中国で大人気の「ウルトラマン」 トレカ長者企業あらわる
中国で今なぜか、ウルトラマンが大人気だそう。「帰ってきた」ウルトラマンブームは、日中にとんでもない額の経済効果ももたらしている。 60年近く放送が続く特撮テレビドラマ「ウルトラシリーズ」(以下ウルトラマン)が、中国で爆発的人気を集めている。ウルトラマンのテーマ館やホテルが相次ぎオープンし、中国企業がライセンスを得て販売している収集・交換して楽しむトレーディングカード(トレカ)は、シリーズ製作元の円谷プロダクションに巨大な収益をもたらすようになった。
テーマ館やホテルが続々開業
中国でウルトラマンの番組が初めて放送されたのは1993年。以降、テレビやインターネット配信で断続的に作品が放送されてきたが、社会現象になるほど人気が出たのは2019年ごろだ。 アリババグループのECサイト「タオバオ(淘宝)」は2020年に「ウルトラマン」の検索が2億7000万回に達したと公表した。中国版TikTokの抖音(Douyin)、写真投稿SNSの小紅書(RED)にもウルトラマン関連の投稿があふれ、中国国営テレビ局の中央電視台(CCTV)は2020年の話題の人物にウルトラマンを選んだ。 中国での放送開始から30年が経過し、親子2世代でのファンも多い。2022年から2023年にかけて上海市、大連市(遼寧省)、成都市(四川省)の3カ所で、店舗やレストランから構成されるウルトラマンのテーマ館がオープンした。同年には上海にウルトラマンをテーマにしたホテルが開業した。他にも各地でウルトラマンのイベントが開かれ、主役を演じた俳優はゲストとして引っ張りだこだ。
トレカ販売企業がIPO
そのウルトラマンを活用して大成功した企業として知られるのが、卡遊(Kayou)だ。
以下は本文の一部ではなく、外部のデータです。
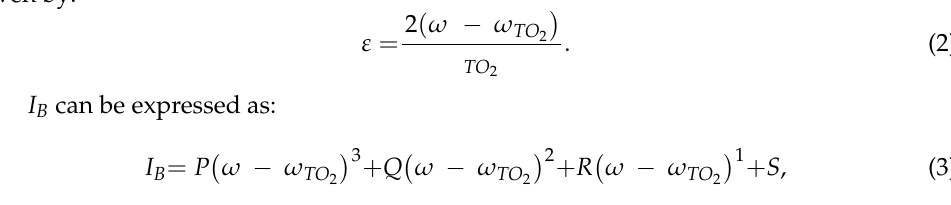
method. The other three intensity-type channels are all defined as the ratios to eliminate the influence of absolute intensity change exhibited by the first channel. The second channel represents the relative Fano resonance depth and is defined as the intensity ratio of the TO 2 modes peak at 201 cm −1 and the valley at 191 cm −1 . At the same time, the third channel is defined as the intensity ratio of the TO 3 modes peak at 278 cm −1 and the neighboring spectrum at 268 cm −1 . The fourth channel is defined as the intensity ratio of the TO 4 modes peak at 543 cm −1 and the second-order TO 4 + TA mode at 570 cm −1 . The fifth and sixth channels represent the peak positions of the TO 2 modes and the TO 3 modes, respectively. In contrast, the seventh channel is defined as the position of the higher peak between the TO 4 modes and the TO 4 + TA mode. The corresponding results are illustrated in Figure 3, and these patterns can confirm the aforesaid analyses of the Raman spectrum variations. Moreover, several new phenomena emerge: the surround- ing areas present opposite variation tendencies for both the intensity and the peak posi- tion compared to the femtosecond laser processed track regions, as exhibited in Figure 3b,d,g; the peak redshifts (i.e., wavenumber increase) of the TO 2 modes and TO 3 modes, as shown in Figure 3e,f.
卡は中国語で「カード」の意味を持つ。同社は2010年代前半にカードの製造販売に参入したものの、有力なIP(知的財産)を持っていなかったことや、カード市場が未成熟だったことから苦戦が続いた。しかし2018年にウルトラマンのライセンスを獲得し、トレカの販売を始めると、直後に前述の大ブームが起きたことも追い風に一気に波に乗った。今では「名探偵コナン」など多くのIPを抱え、トレカや文房具を製造販売している。 卡遊は今年1月26日、香港証券取引所に株式公開(IPO)を申請した。目論見書によると、同社の売上高は2021年が22億9800万元(約480億円)、2022年は41億3100万元(約860億円)、2023年1~9月は19億5200万元(約400億円)だった。ウルトラマン関連カードの売り上げは、同社が扱う全IPで売り上げ2位の「斗羅大陸~7つの光と武魂の謎」の10倍に達する。また、同社の売上高の9割以上がトレーディングカードの販売からもたらされており、売上高利益率は2021年以降59・5%、69・9%、71・2%(2023年1~9月)とエンタメ・娯楽業界の中ではきわめて高い。 ウルトラマンのトレカがこれほど人気なのは、キャラクターの魅力に加え、コレクション欲をかきたてること、そして二次流通市場が確立されていることがある。トレカの1パック価格は9・9元(約210円)から100元(約2100円)超まで数種類、1パックに複数のカードがランダムに入っている。カードはSSR、PR、SR、Rなどの30以上のグレードがあり、希少性の高いカードは1万元(約21万円)以上で取引されるなど高い価値を持つ。 小学校近くの文房具屋からオンラインコミュニティまで全国の隅々まで販路があり、子どもたちの社交ツールとしての地位も固め、持っていないと話題に入れないし、レアカードを所有していることがステータスになっているのだ。